**TRY IT:**
Each record below is to be set down again precisely.

──────── RECORDS PROVIDED

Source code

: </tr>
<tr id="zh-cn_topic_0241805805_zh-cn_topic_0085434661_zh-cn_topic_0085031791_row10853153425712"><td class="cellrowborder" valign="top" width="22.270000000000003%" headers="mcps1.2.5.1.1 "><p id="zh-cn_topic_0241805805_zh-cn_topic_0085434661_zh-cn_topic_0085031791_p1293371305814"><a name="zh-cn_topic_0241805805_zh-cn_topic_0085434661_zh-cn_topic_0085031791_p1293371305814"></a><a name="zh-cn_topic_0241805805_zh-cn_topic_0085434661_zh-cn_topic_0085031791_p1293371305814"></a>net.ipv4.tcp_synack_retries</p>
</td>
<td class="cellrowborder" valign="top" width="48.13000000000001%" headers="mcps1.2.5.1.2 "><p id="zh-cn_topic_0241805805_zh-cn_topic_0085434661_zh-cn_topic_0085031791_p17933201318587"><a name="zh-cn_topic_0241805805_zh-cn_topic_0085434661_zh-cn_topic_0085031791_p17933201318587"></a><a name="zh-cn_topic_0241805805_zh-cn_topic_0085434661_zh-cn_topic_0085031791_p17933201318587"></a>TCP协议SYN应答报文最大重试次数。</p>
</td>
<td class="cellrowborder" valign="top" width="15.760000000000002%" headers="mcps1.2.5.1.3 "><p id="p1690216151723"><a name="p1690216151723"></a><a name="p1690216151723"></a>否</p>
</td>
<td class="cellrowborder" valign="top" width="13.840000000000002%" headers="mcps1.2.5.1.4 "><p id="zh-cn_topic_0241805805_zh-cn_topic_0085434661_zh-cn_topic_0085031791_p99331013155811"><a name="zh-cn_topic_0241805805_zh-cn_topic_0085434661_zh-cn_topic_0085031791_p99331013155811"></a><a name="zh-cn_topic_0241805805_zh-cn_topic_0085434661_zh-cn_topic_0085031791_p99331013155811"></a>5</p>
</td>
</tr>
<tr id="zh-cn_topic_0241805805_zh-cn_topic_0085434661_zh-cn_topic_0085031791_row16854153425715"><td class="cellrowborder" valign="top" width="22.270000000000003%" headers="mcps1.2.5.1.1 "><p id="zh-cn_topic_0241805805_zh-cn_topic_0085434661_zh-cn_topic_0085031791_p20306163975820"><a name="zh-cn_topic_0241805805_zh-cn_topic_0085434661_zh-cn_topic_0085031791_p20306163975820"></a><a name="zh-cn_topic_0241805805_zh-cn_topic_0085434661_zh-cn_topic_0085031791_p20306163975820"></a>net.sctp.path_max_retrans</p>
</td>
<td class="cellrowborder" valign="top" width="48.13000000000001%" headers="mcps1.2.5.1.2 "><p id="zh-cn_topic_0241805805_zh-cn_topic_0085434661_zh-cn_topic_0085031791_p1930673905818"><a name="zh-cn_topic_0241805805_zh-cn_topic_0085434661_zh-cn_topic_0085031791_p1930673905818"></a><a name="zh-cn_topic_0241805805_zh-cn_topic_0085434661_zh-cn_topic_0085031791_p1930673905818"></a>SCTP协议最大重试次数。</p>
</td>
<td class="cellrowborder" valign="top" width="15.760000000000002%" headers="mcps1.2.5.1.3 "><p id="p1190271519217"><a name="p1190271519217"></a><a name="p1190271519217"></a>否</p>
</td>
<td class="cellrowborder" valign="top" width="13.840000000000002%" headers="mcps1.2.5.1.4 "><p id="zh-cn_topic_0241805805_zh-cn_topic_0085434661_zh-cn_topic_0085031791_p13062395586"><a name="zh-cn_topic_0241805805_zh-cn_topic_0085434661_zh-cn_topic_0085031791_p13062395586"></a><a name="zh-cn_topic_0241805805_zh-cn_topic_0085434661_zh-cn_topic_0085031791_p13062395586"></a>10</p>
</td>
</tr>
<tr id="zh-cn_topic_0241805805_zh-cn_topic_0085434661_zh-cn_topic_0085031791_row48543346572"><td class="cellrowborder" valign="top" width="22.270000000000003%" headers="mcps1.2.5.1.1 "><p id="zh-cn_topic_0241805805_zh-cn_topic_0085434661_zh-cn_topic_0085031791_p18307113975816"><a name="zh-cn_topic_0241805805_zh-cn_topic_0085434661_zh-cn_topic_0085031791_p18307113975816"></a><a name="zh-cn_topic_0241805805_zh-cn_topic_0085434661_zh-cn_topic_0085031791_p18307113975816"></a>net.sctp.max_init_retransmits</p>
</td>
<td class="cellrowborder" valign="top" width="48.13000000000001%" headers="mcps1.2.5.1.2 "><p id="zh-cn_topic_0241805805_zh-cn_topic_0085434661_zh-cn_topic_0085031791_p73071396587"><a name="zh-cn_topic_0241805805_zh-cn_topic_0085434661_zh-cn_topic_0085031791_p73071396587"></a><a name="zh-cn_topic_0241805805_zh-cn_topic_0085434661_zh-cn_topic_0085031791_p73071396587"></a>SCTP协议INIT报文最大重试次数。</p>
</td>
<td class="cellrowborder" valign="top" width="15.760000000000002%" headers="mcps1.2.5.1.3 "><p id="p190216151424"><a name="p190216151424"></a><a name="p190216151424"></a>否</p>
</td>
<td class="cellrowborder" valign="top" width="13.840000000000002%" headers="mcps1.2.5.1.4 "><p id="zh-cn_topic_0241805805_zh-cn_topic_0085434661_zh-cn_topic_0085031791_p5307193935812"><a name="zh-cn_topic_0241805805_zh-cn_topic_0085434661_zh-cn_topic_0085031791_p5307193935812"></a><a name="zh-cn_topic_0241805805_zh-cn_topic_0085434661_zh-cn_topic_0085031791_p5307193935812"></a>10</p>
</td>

────────────────

**EXERCISE RESPONSE:**
Source code

: </tr>
<tr id="zh-cn_topic_0241805805_zh-cn_topic_0085434661_zh-cn_topic_0085031791_row10853153425712"><td class="cellrowborder" valign="top" width="22.270000000000003%" headers="mcps1.2.5.1.1 "><p id="zh-cn_topic_0241805805_zh-cn_topic_0085434661_zh-cn_topic_0085031791_p1293371305814"><a name="zh-cn_topic_0241805805_zh-cn_topic_0085434661_zh-cn_topic_0085031791_p1293371305814"></a><a name="zh-cn_topic_0241805805_zh-cn_topic_0085434661_zh-cn_topic_0085031791_p1293371305814"></a>net.ipv4.tcp_synack_retries</p>
</td>
<td class="cellrowborder" valign="top" width="48.13000000000001%" headers="mcps1.2.5.1.2 "><p id="zh-cn_topic_0241805805_zh-cn_topic_0085434661_zh-cn_topic_0085031791_p17933201318587"><a name="zh-cn_topic_0241805805_zh-cn_topic_0085434661_zh-cn_topic_0085031791_p17933201318587"></a><a name="zh-cn_topic_0241805805_zh-cn_topic_0085434661_zh-cn_topic_0085031791_p17933201318587"></a>TCP协议SYN应答报文最大重试次数。</p>
</td>
<td class="cellrowborder" valign="top" width="15.760000000000002%" headers="mcps1.2.5.1.3 "><p id="p1690216151723"><a name="p1690216151723"></a><a name="p1690216151723"></a>否</p>
</td>
<td class="cellrowborder" valign="top" width="13.840000000000002%" headers="mcps1.2.5.1.4 "><p id="zh-cn_topic_0241805805_zh-cn_topic_0085434661_zh-cn_topic_0085031791_p99331013155811"><a name="zh-cn_topic_0241805805_zh-cn_topic_0085434661_zh-cn_topic_0085031791_p99331013155811"></a><a name="zh-cn_topic_0241805805_zh-cn_topic_0085434661_zh-cn_topic_0085031791_p99331013155811"></a>5</p>
</td>
</tr>
<tr id="zh-cn_topic_0241805805_zh-cn_topic_0085434661_zh-cn_topic_0085031791_row16854153425715"><td class="cellrowborder" valign="top" width="22.270000000000003%" headers="mcps1.2.5.1.1 "><p id="zh-cn_topic_0241805805_zh-cn_topic_0085434661_zh-cn_topic_0085031791_p20306163975820"><a name="zh-cn_topic_0241805805_zh-cn_topic_0085434661_zh-cn_topic_0085031791_p20306163975820"></a><a name="zh-cn_topic_0241805805_zh-cn_topic_0085434661_zh-cn_topic_0085031791_p20306163975820"></a>net.sctp.path_max_retrans</p>
</td>
<td class="cellrowborder" valign="top" width="48.13000000000001%" headers="mcps1.2.5.1.2 "><p id="zh-cn_topic_0241805805_zh-cn_topic_0085434661_zh-cn_topic_0085031791_p1930673905818"><a name="zh-cn_topic_0241805805_zh-cn_topic_0085434661_zh-cn_topic_0085031791_p1930673905818"></a><a name="zh-cn_topic_0241805805_zh-cn_topic_0085434661_zh-cn_topic_0085031791_p1930673905818"></a>SCTP协议最大重试次数。</p>
</td>
<td class="cellrowborder" valign="top" width="15.760000000000002%" headers="mcps1.2.5.1.3 "><p id="p1190271519217"><a name="p1190271519217"></a><a name="p1190271519217"></a>否</p>
</td>
<td class="cellrowborder" valign="top" width="13.840000000000002%" headers="mcps1.2.5.1.4 "><p id="zh-cn_topic_0241805805_zh-cn_topic_0085434661_zh-cn_topic_0085031791_p13062395586"><a name="zh-cn_topic_0241805805_zh-cn_topic_0085434661_zh-cn_topic_0085031791_p13062395586"></a><a name="zh-cn_topic_0241805805_zh-cn_topic_0085434661_zh-cn_topic_0085031791_p13062395586"></a>10</p>
</td>
</tr>
<tr id="zh-cn_topic_0241805805_zh-cn_topic_0085434661_zh-cn_topic_0085031791_row48543346572"><td class="cellrowborder" valign="top" width="22.270000000000003%" headers="mcps1.2.5.1.1 "><p id="zh-cn_topic_0241805805_zh-cn_topic_0085434661_zh-cn_topic_0085031791_p18307113975816"><a name="zh-cn_topic_0241805805_zh-cn_topic_0085434661_zh-cn_topic_0085031791_p18307113975816"></a><a name="zh-cn_topic_0241805805_zh-cn_topic_0085434661_zh-cn_topic_0085031791_p18307113975816"></a>net.sctp.max_init_retransmits</p>
</td>
<td class="cellrowborder" valign="top" width="48.13000000000001%" headers="mcps1.2.5.1.2 "><p id="zh-cn_topic_0241805805_zh-cn_topic_0085434661_zh-cn_topic_0085031791_p73071396587"><a name="zh-cn_topic_0241805805_zh-cn_topic_0085434661_zh-cn_topic_0085031791_p73071396587"></a><a name="zh-cn_topic_0241805805_zh-cn_topic_0085434661_zh-cn_topic_0085031791_p73071396587"></a>SCTP协议INIT报文最大重试次数。</p>
</td>
<td class="cellrowborder" valign="top" width="15.760000000000002%" headers="mcps1.2.5.1.3 "><p id="p190216151424"><a name="p190216151424"></a><a name="p190216151424"></a>否</p>
</td>
<td class="cellrowborder" valign="top" width="13.840000000000002%" headers="mcps1.2.5.1.4 "><p id="zh-cn_topic_0241805805_zh-cn_topic_0085434661_zh-cn_topic_0085031791_p5307193935812"><a name="zh-cn_topic_0241805805_zh-cn_topic_0085434661_zh-cn_topic_0085031791_p5307193935812"></a><a name="zh-cn_topic_0241805805_zh-cn_topic_0085434661_zh-cn_topic_0085031791_p5307193935812"></a>10</p>
</td>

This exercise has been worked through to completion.